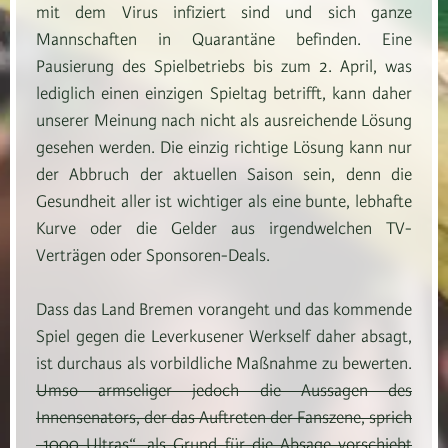
mit dem Virus infiziert sind und sich ganze
Mannschaften in Quarantäne befinden. Eine
Pausierung des Spielbetriebs bis zum 2. April, was
lediglich einen einzigen Spieltag betrifft, kann daher
unserer Meinung nach nicht als ausreichende Lösung
gesehen werden. Die einzig richtige Lösung kann nur
der Abbruch der aktuellen Saison sein, denn die
Gesundheit aller ist wichtiger als eine bunte, lebhafte
Kurve oder die Gelder aus irgendwelchen TV-
Verträgen oder Sponsoren-Deals.
Dass das Land Bremen vorangeht und das kommende
Spiel gegen die Leverkusener Werkself daher absagt,
ist durchaus als vorbildliche Maßnahme zu bewerten.
Umso armseliger jedoch die Aussagen des
Innensenators, der das Auftreten der Fanszene, sprich
„1000 Ultras“, als Grund für die Absage vorschiebt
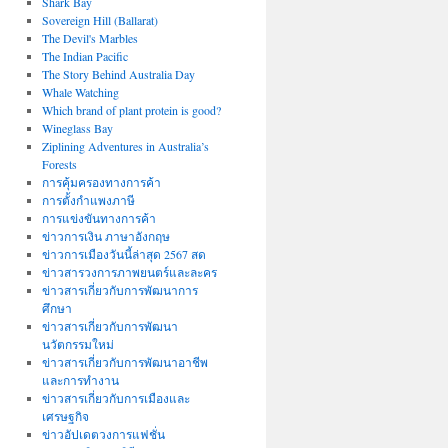
Shark Bay
Sovereign Hill (Ballarat)
The Devil's Marbles
The Indian Pacific
The Story Behind Australia Day
Whale Watching
Which brand of plant protein is good?
Wineglass Bay
Ziplining Adventures in Australia’s
Forests
การคุ้มครองทางการค้า
การตั้งกำแพงภาษี
การแข่งขันทางการค้า
ข่าวการเงิน ภาษาอังกฤษ
ข่าวการเมืองวันนี้ล่าสุด 2567 สด
ข่าวสารวงการภาพยนตร์และละคร
ข่าวสารเกี่ยวกับการพัฒนาการ
ศึกษา
ข่าวสารเกี่ยวกับการพัฒนา
นวัตกรรมใหม่
ข่าวสารเกี่ยวกับการพัฒนาอาชีพ
และการทำงาน
ข่าวสารเกี่ยวกับการเมืองและ
เศรษฐกิจ
ข่าวอัปเดตวงการแฟชั่น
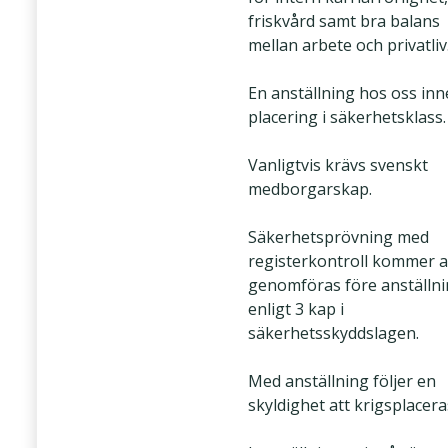
friskvård samt bra balans
mellan arbete och privatliv
En anställning hos oss in
placering i säkerhetsklass.
Vanligtvis krävs svenskt
medborgarskap.
Säkerhetsprövning med
registerkontroll kommer a
genomföras före anställn
enligt 3 kap i
säkerhetsskyddslagen.
Med anställning följer en
skyldighet att krigsplacera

Problem details: Each line containing the word "Lösung" needs to be copied from the data above.

Solution to this exercise:
unserer Meinung nach nicht als ausreichende Lösung
gesehen werden. Die einzig richtige Lösung kann nur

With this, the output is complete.